→ Source records:
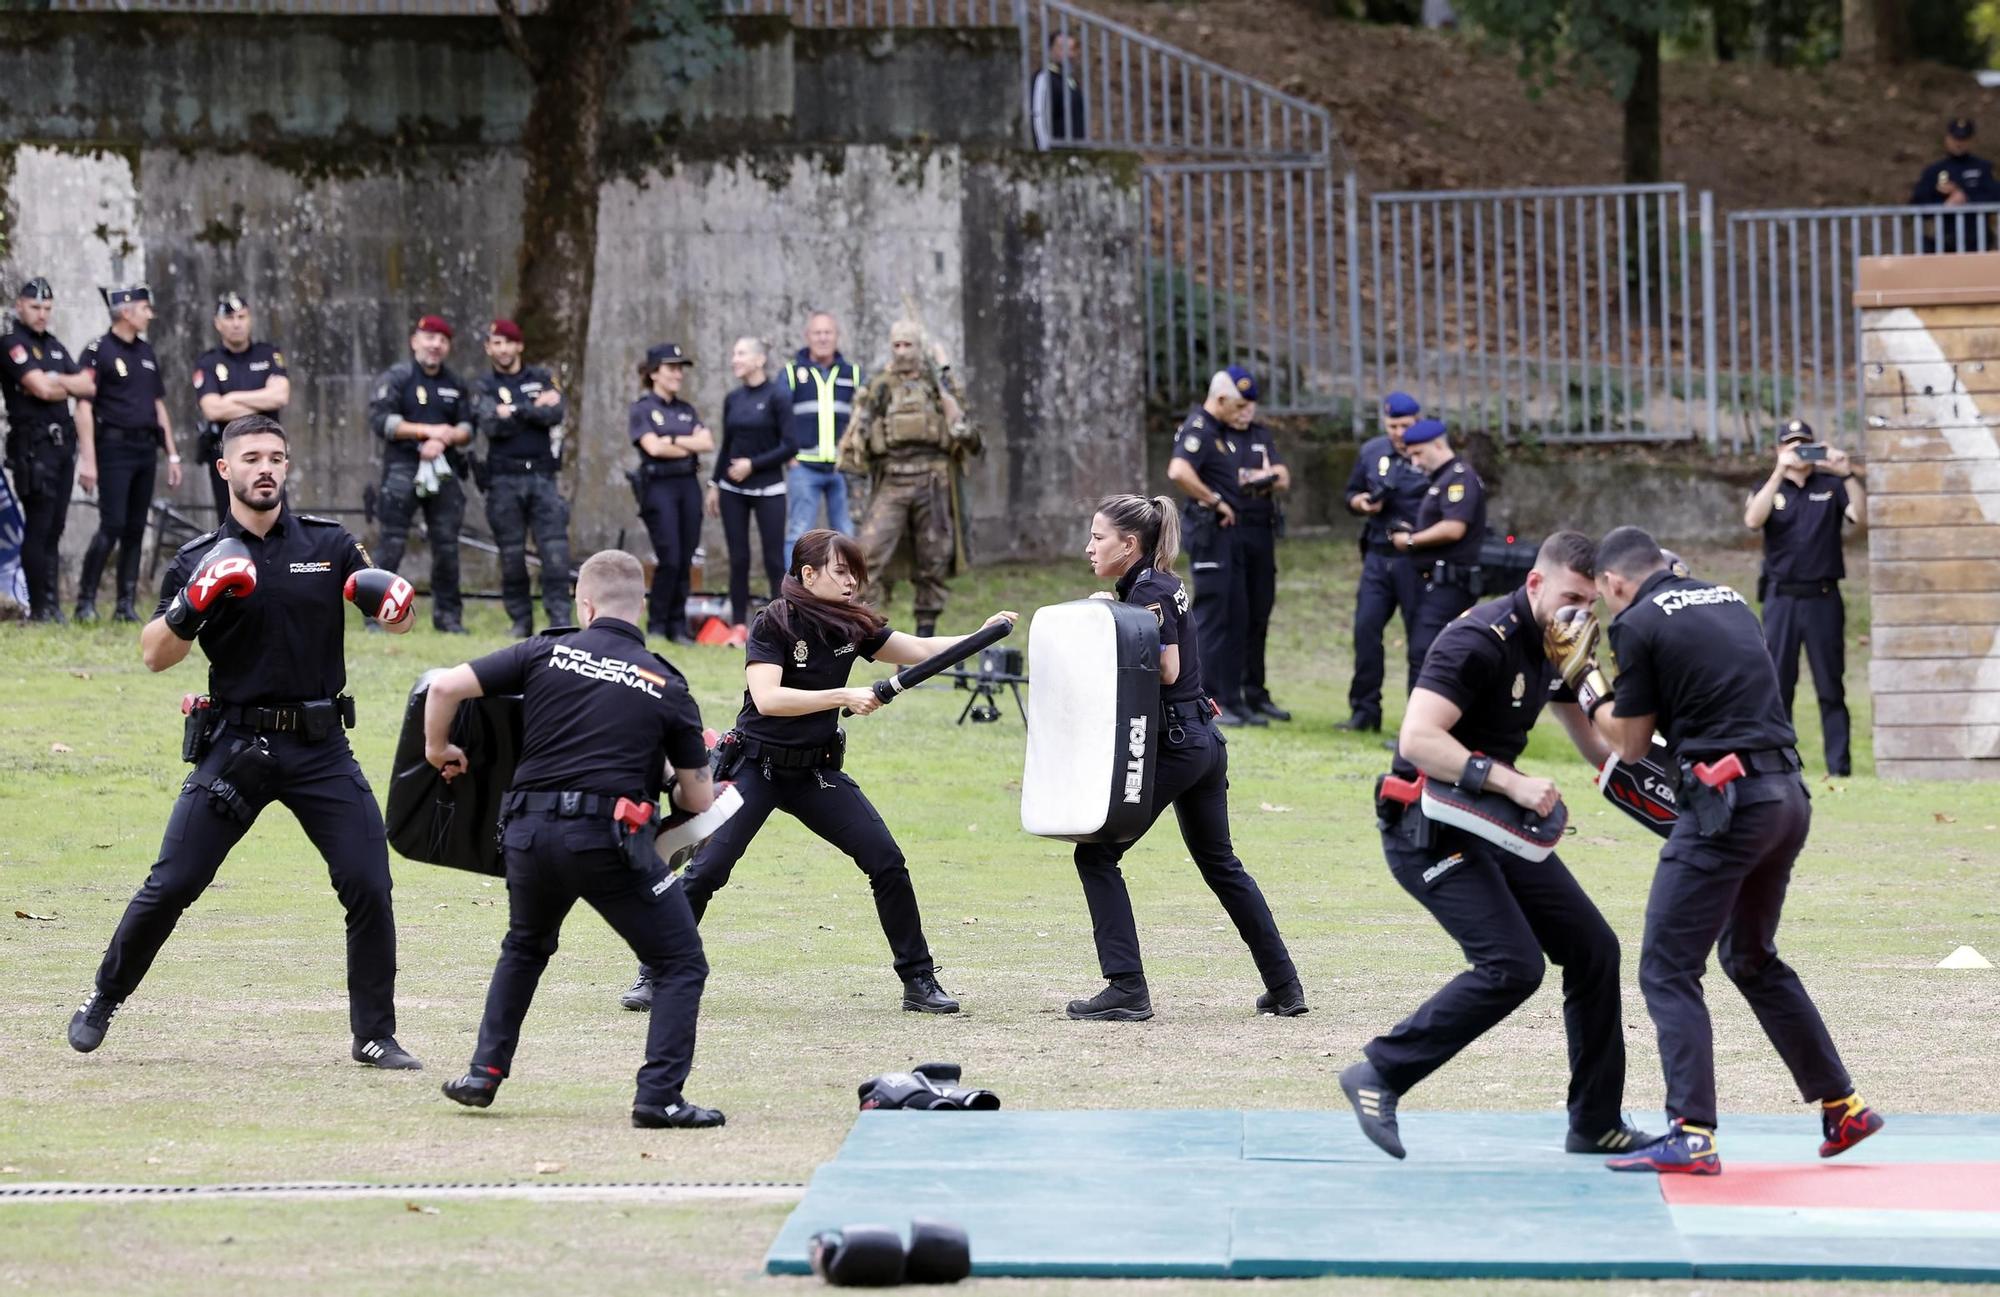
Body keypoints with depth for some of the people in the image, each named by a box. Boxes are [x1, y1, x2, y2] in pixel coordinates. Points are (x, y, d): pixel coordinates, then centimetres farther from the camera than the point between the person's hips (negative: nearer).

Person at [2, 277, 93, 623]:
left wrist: (55, 381, -6)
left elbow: (89, 387, 10)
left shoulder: (54, 346, 19)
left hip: (62, 444, 7)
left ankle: (53, 604, 10)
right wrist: (70, 384, 2)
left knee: (54, 529, 8)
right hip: (33, 447, -7)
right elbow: (40, 388, -17)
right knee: (38, 527, -9)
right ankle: (39, 608, -8)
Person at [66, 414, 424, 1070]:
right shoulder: (201, 560, 2)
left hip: (320, 749, 1)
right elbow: (154, 655, -3)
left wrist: (392, 596, -18)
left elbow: (396, 620, 5)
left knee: (369, 887, -7)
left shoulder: (329, 544, 6)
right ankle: (102, 1002, 15)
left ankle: (375, 1036, 5)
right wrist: (194, 604, -20)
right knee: (171, 886, -4)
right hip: (235, 745, -1)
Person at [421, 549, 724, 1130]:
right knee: (681, 966, 9)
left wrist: (437, 749, 19)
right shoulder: (666, 685, 7)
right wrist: (667, 787, 32)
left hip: (529, 829, 3)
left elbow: (445, 687, 1)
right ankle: (659, 1097, -4)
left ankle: (485, 1073, 27)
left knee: (526, 946, 32)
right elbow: (699, 800, 10)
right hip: (608, 838, -3)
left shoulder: (548, 651, 7)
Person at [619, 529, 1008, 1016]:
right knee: (706, 870, -14)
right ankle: (654, 978, 0)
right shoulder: (773, 624, -15)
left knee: (887, 862, -4)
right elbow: (767, 698, -27)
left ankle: (919, 981, 6)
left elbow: (921, 650, 4)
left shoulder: (853, 625, 1)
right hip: (756, 767, -5)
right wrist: (843, 697, -31)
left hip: (817, 772, 5)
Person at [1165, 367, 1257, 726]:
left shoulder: (1223, 431, 17)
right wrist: (1216, 501, -22)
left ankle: (1232, 700, 17)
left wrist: (1245, 481, 11)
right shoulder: (1198, 430, -14)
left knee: (1236, 617, 12)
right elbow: (1178, 471, -31)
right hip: (1208, 530, -10)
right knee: (1212, 616, -7)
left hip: (1227, 530, 10)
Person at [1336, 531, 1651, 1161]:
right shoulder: (1480, 641, -20)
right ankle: (1378, 1075, -10)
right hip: (1429, 829, -9)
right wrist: (1510, 782, -36)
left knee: (1593, 949, 6)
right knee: (1512, 965, -21)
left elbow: (1593, 744, 24)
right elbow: (1418, 739, -31)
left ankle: (1596, 1123, 16)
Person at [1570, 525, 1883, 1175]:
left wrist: (1582, 676, 17)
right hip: (1788, 796, 8)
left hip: (1727, 801, -8)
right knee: (1753, 958, 24)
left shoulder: (1639, 624, -3)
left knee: (1667, 969, -4)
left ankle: (1692, 1134, -15)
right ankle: (1842, 1106, 27)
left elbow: (1630, 743, 4)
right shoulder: (1728, 600, 18)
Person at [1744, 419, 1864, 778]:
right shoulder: (1770, 489, 8)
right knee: (1777, 684, 1)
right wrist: (1780, 472, -22)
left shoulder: (1831, 486, 8)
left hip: (1823, 598, -1)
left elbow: (1860, 515, -9)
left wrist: (1847, 474, -23)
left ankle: (1839, 762, 0)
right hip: (1781, 598, 1)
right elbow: (1753, 520, -13)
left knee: (1831, 686, 0)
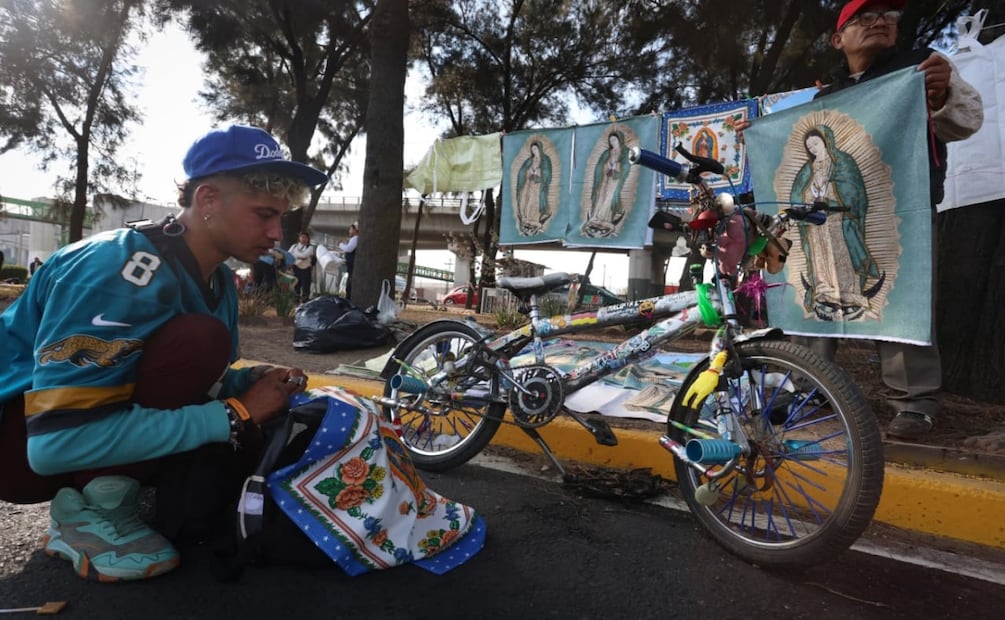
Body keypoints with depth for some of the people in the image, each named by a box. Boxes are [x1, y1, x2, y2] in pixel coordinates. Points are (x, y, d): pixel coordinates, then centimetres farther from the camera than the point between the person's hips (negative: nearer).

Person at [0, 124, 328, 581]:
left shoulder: (218, 280, -1)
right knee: (198, 339, -29)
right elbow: (58, 441, -34)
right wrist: (234, 414, -31)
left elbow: (199, 384, 8)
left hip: (93, 427, 8)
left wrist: (258, 382, -15)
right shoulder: (125, 271, -28)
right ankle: (95, 507, -16)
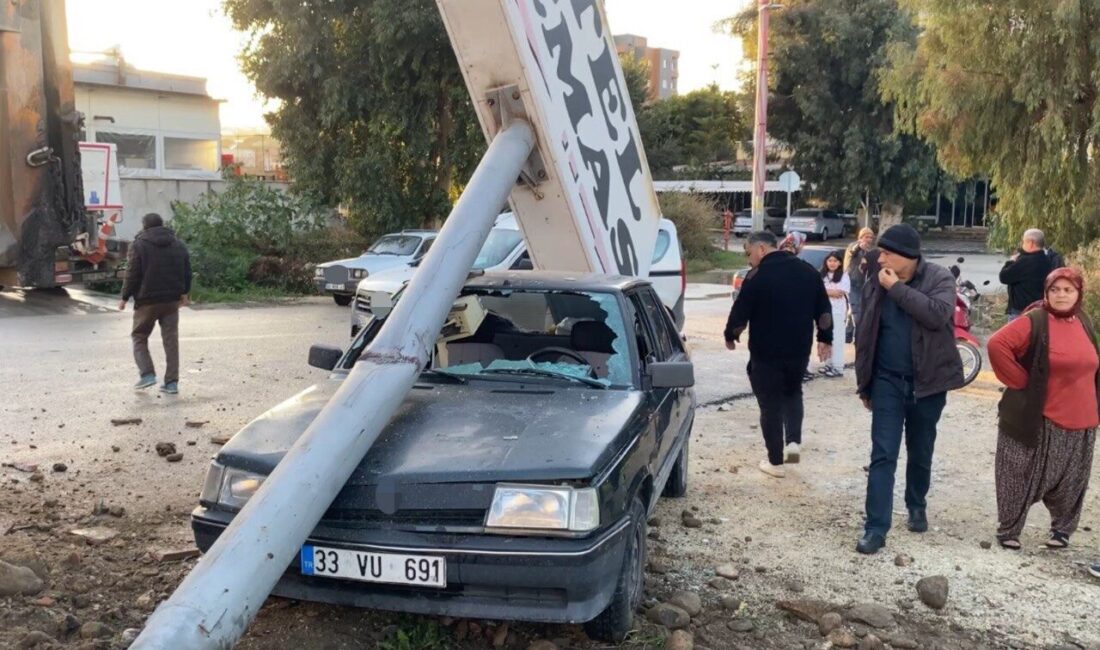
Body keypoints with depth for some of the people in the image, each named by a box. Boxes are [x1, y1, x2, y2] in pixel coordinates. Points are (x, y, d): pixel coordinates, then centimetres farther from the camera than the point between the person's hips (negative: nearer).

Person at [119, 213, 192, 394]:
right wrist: (184, 293, 21)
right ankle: (172, 382, 3)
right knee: (171, 340, 5)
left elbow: (133, 275, -9)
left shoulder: (139, 245, -6)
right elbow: (187, 272, 10)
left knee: (139, 337, 12)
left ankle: (147, 373, -2)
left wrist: (125, 297, 1)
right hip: (172, 300, 4)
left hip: (147, 300, -4)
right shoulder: (178, 245, 8)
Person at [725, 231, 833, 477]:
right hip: (799, 350, 5)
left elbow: (740, 313, -11)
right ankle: (794, 441, 11)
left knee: (770, 405, 6)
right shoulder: (807, 270, 6)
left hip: (766, 352, -5)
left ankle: (775, 461, 13)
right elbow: (824, 310, 10)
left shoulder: (759, 275, -14)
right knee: (792, 393, 27)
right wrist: (825, 339, 19)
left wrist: (730, 336, 6)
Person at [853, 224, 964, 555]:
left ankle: (917, 507, 40)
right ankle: (876, 528, -4)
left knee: (921, 453, 15)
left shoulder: (940, 278, -8)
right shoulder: (875, 283, -1)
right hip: (887, 381, 1)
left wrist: (897, 288, -24)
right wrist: (864, 383, 8)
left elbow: (938, 315, -28)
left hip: (927, 382, -1)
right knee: (882, 455, -5)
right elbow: (865, 334, 6)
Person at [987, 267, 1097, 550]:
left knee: (1069, 482, 17)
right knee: (1023, 479, 4)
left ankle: (1062, 528, 36)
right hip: (1040, 420, -6)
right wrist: (1020, 381, -19)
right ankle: (1008, 530, 18)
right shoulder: (1034, 322, -13)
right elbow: (997, 345, -25)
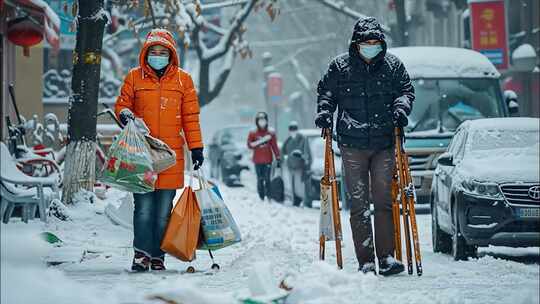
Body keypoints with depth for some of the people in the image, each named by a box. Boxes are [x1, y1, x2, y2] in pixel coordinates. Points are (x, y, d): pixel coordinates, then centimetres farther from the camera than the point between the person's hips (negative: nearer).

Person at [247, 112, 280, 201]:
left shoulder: (271, 133, 6)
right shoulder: (253, 133, 5)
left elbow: (274, 147, 7)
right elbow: (249, 145, -4)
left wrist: (278, 159, 2)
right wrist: (260, 141, -16)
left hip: (268, 160, -1)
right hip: (258, 161, 1)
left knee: (267, 179, -8)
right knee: (260, 179, 0)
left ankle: (268, 196, -9)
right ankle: (261, 198, 3)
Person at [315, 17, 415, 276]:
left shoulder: (392, 65, 6)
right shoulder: (340, 66, 5)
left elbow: (406, 90, 13)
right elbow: (326, 91, 15)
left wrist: (400, 107, -6)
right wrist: (324, 111, -3)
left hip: (384, 145, 1)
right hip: (352, 144, -1)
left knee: (384, 202, -1)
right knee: (358, 204, -1)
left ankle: (386, 258, -1)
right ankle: (365, 262, 0)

→ Your objective: Rewrite all the records above, replacing each "Person at" with "Subject at" and keeping everything else unchanged. Omit the pictures from your answer.

→ Response:
Body keypoints with depth for some of the people in the image, each named by a box. Boxes are [x1, y1, x2, y2] in pixel coordinates. Points are (x, y, d): pixel coordinates, then centimetres farther from the camera than the point between the person's hips (negative: nearer).

Subject at [2, 277, 93, 623]:
left wrist: (55, 381, -6)
left elbow: (89, 387, 10)
left shoulder: (54, 346, 19)
left hip: (62, 444, 7)
left ankle: (53, 604, 10)
right wrist: (70, 384, 2)
left knee: (54, 529, 8)
right hip: (33, 447, -7)
right elbow: (40, 388, -17)
right knee: (38, 527, -9)
right ankle: (39, 608, -8)
Subject at [66, 414, 424, 1070]:
right shoulder: (201, 560, 2)
left hip: (320, 749, 1)
right elbow: (154, 655, -3)
left wrist: (392, 596, -18)
left elbow: (396, 620, 5)
left knee: (369, 887, -7)
left shoulder: (329, 544, 6)
right ankle: (102, 1002, 15)
left ankle: (375, 1036, 5)
right wrist: (194, 604, -20)
right knee: (171, 886, -4)
right hip: (235, 745, -1)
Subject at [421, 549, 724, 1130]:
right knee: (681, 966, 9)
left wrist: (437, 749, 19)
right shoulder: (666, 685, 7)
right wrist: (667, 787, 32)
left hip: (529, 829, 3)
left elbow: (445, 687, 1)
right ankle: (659, 1097, -4)
left ankle: (485, 1073, 27)
left knee: (526, 946, 32)
right elbow: (699, 800, 10)
right hip: (608, 838, -3)
left shoulder: (548, 651, 7)
Subject at [619, 529, 1008, 1016]:
right knee: (706, 870, -14)
right ankle: (654, 978, 0)
right shoulder: (773, 624, -15)
left knee: (887, 862, -4)
right elbow: (767, 698, -27)
left ankle: (919, 981, 6)
left elbow: (921, 650, 4)
left shoulder: (853, 625, 1)
right hip: (756, 767, -5)
right wrist: (843, 697, -31)
left hip: (817, 772, 5)
Subject at [1165, 367, 1257, 726]:
left shoulder: (1223, 431, 17)
right wrist: (1216, 501, -22)
left ankle: (1232, 700, 17)
left wrist: (1245, 481, 11)
right shoulder: (1198, 430, -14)
left knee: (1236, 617, 12)
right elbow: (1178, 471, -31)
right hip: (1208, 530, -10)
right knee: (1212, 616, -7)
left hip: (1227, 530, 10)
Subject at [1336, 531, 1651, 1161]:
right shoulder: (1480, 641, -20)
right ankle: (1378, 1075, -10)
right hip: (1429, 829, -9)
right wrist: (1510, 782, -36)
left knee: (1593, 949, 6)
right knee: (1512, 965, -21)
left elbow: (1593, 744, 24)
right elbow: (1418, 739, -31)
left ankle: (1596, 1123, 16)
Subject at [1570, 525, 1883, 1175]:
left wrist: (1582, 676, 17)
right hip: (1788, 796, 8)
left hip: (1727, 801, -8)
right knee: (1753, 958, 24)
left shoulder: (1639, 624, -3)
left knee: (1667, 969, -4)
left ankle: (1692, 1134, -15)
right ankle: (1842, 1106, 27)
left elbow: (1630, 743, 4)
right shoulder: (1728, 600, 18)
Subject at [1744, 419, 1864, 778]:
right shoulder: (1770, 489, 8)
right knee: (1777, 684, 1)
right wrist: (1780, 472, -22)
left shoulder: (1831, 486, 8)
left hip: (1823, 598, -1)
left elbow: (1860, 515, -9)
left wrist: (1847, 474, -23)
left ankle: (1839, 762, 0)
right hip: (1781, 598, 1)
right elbow: (1753, 520, -13)
left knee: (1831, 686, 0)
Body keypoints with depth for some of the people in the image, each named by a box. Boxes are [x1, y1, x2, y2] in pixel coordinates. Points are (x, y, d): pixel coordinates, then centimetres farther from the camera than the point between the person's hips (negative: nearer).

Subject at [0, 124, 328, 581]:
left shoulder: (218, 280, -1)
right knee: (198, 339, -29)
right elbow: (58, 441, -34)
right wrist: (234, 414, -31)
left elbow: (199, 384, 8)
left hip: (93, 427, 8)
left wrist: (258, 382, -15)
right shoulder: (125, 271, -28)
right ankle: (95, 507, -16)
Body keypoints with depth for some of the people in the image, each named by a box. Boxes are [x1, y1, x2, y2] in pixel coordinates. Points are (x, y, d): pixel coordinates, then centimetres farther from the camera than the point between the person's hips (negative: nearer).

Subject at [119, 213, 192, 394]:
right wrist: (184, 293, 21)
right ankle: (172, 382, 3)
right knee: (171, 340, 5)
left elbow: (133, 275, -9)
left shoulder: (139, 245, -6)
right elbow: (187, 272, 10)
left knee: (139, 337, 12)
left ankle: (147, 373, -2)
left wrist: (125, 297, 1)
right hip: (172, 300, 4)
left hip: (147, 300, -4)
right shoulder: (178, 245, 8)
Subject at [725, 231, 833, 477]:
right hip: (799, 350, 5)
left elbow: (740, 313, -11)
right ankle: (794, 441, 11)
left knee: (770, 405, 6)
right shoulder: (807, 270, 6)
left hip: (766, 352, -5)
left ankle: (775, 461, 13)
right elbow: (824, 310, 10)
left shoulder: (759, 275, -14)
right knee: (792, 393, 27)
right wrist: (825, 339, 19)
left wrist: (730, 336, 6)
Subject at [853, 224, 964, 555]:
left ankle: (917, 507, 40)
right ankle: (876, 528, -4)
left knee: (921, 453, 15)
left shoulder: (940, 278, -8)
right shoulder: (875, 283, -1)
right hip: (887, 381, 1)
left wrist: (897, 288, -24)
right wrist: (864, 383, 8)
left elbow: (938, 315, -28)
left hip: (927, 382, -1)
right knee: (882, 455, -5)
right elbow: (865, 334, 6)
Subject at [987, 267, 1097, 550]:
left knee: (1069, 482, 17)
right knee: (1023, 479, 4)
left ankle: (1062, 528, 36)
right hip: (1040, 420, -6)
right wrist: (1020, 381, -19)
right ankle: (1008, 530, 18)
right shoulder: (1034, 322, -13)
right elbow: (997, 345, -25)
Body keypoints with depth for some of the people in the image, each named by a box. Boxes are [x1, y1, x2, y2] in pixel coordinates. Points are (x, y, d): pixel coordinates, then centimetres farther from the camera than the point between the person's hips (negative: nearer).

Subject at [247, 112, 280, 201]:
left shoulder: (271, 133, 6)
right shoulder: (253, 133, 5)
left elbow: (274, 147, 7)
right elbow: (249, 145, -4)
left wrist: (278, 159, 2)
right wrist: (260, 141, -16)
left hip: (268, 160, -1)
right hip: (258, 161, 1)
left knee: (267, 179, -8)
right knee: (260, 179, 0)
left ankle: (268, 196, -9)
right ankle: (261, 198, 3)
Subject at [315, 17, 415, 276]:
left shoulder: (392, 65, 6)
right shoulder: (340, 66, 5)
left elbow: (406, 90, 13)
right elbow: (326, 91, 15)
left wrist: (400, 107, -6)
right wrist: (324, 111, -3)
left hip: (384, 145, 1)
right hip: (352, 144, -1)
left knee: (384, 202, -1)
right knee: (358, 204, -1)
left ankle: (386, 258, -1)
right ankle: (365, 262, 0)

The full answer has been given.